§ ACTIVITY
Word for word, give the entries back.

§ MATERIAL FOR THIS EXERCISE
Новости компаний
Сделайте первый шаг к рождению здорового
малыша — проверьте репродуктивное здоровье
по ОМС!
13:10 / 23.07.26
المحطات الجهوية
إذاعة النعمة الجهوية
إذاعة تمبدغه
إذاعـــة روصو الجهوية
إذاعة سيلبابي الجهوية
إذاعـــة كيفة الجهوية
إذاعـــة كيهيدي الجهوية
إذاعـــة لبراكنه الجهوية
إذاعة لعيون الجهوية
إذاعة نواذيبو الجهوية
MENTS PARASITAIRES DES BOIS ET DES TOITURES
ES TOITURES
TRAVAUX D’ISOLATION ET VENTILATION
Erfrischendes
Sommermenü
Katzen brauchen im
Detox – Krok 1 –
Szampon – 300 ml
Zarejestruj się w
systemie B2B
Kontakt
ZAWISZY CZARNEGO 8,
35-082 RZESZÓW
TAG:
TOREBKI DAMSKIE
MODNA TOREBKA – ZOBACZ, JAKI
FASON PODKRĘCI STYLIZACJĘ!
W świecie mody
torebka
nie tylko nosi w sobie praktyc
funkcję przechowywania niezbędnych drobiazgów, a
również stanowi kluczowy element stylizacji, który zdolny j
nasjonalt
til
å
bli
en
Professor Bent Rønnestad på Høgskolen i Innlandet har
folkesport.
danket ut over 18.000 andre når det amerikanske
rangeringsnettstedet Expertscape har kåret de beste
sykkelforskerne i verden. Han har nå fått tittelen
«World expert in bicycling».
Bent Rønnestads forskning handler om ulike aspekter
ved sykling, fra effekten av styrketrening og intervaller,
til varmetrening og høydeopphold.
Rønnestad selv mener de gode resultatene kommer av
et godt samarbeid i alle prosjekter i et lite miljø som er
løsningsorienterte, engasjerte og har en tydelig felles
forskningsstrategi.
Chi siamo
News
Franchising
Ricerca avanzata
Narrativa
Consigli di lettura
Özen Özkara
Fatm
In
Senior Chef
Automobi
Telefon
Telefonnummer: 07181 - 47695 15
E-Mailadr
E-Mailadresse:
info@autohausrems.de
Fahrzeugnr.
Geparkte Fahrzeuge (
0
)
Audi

§ RESULT
Новости компаний
Сделайте первый шаг к рождению здорового
малыша — проверьте репродуктивное здоровье
по ОМС!
13:10 / 23.07.26
المحطات الجهوية
إذاعة النعمة الجهوية
إذاعة تمبدغه
إذاعـــة روصو الجهوية
إذاعة سيلبابي الجهوية
إذاعـــة كيفة الجهوية
إذاعـــة كيهيدي الجهوية
إذاعـــة لبراكنه الجهوية
إذاعة لعيون الجهوية
إذاعة نواذيبو الجهوية
MENTS PARASITAIRES DES BOIS ET DES TOITURES
ES TOITURES
TRAVAUX D’ISOLATION ET VENTILATION
Erfrischendes
Sommermenü
Katzen brauchen im
Detox – Krok 1 –
Szampon – 300 ml
Zarejestruj się w
systemie B2B
Kontakt
ZAWISZY CZARNEGO 8,
35-082 RZESZÓW
TAG:
TOREBKI DAMSKIE
MODNA TOREBKA – ZOBACZ, JAKI
FASON PODKRĘCI STYLIZACJĘ!
W świecie mody
torebka
nie tylko nosi w sobie praktyc
funkcję przechowywania niezbędnych drobiazgów, a
również stanowi kluczowy element stylizacji, który zdolny j
nasjonalt
til
å
bli
en
Professor Bent Rønnestad på Høgskolen i Innlandet har
folkesport.
danket ut over 18.000 andre når det amerikanske
rangeringsnettstedet Expertscape har kåret de beste
sykkelforskerne i verden. Han har nå fått tittelen
«World expert in bicycling».
Bent Rønnestads forskning handler om ulike aspekter
ved sykling, fra effekten av styrketrening og intervaller,
til varmetrening og høydeopphold.
Rønnestad selv mener de gode resultatene kommer av
et godt samarbeid i alle prosjekter i et lite miljø som er
løsningsorienterte, engasjerte og har en tydelig felles
forskningsstrategi.
Chi siamo
News
Franchising
Ricerca avanzata
Narrativa
Consigli di lettura
Özen Özkara
Fatm
In
Senior Chef
Automobi
Telefon
Telefonnummer: 07181 - 47695 15
E-Mailadr
E-Mailadresse:
info@autohausrems.de
Fahrzeugnr.
Geparkte Fahrzeuge (
0
)
Audi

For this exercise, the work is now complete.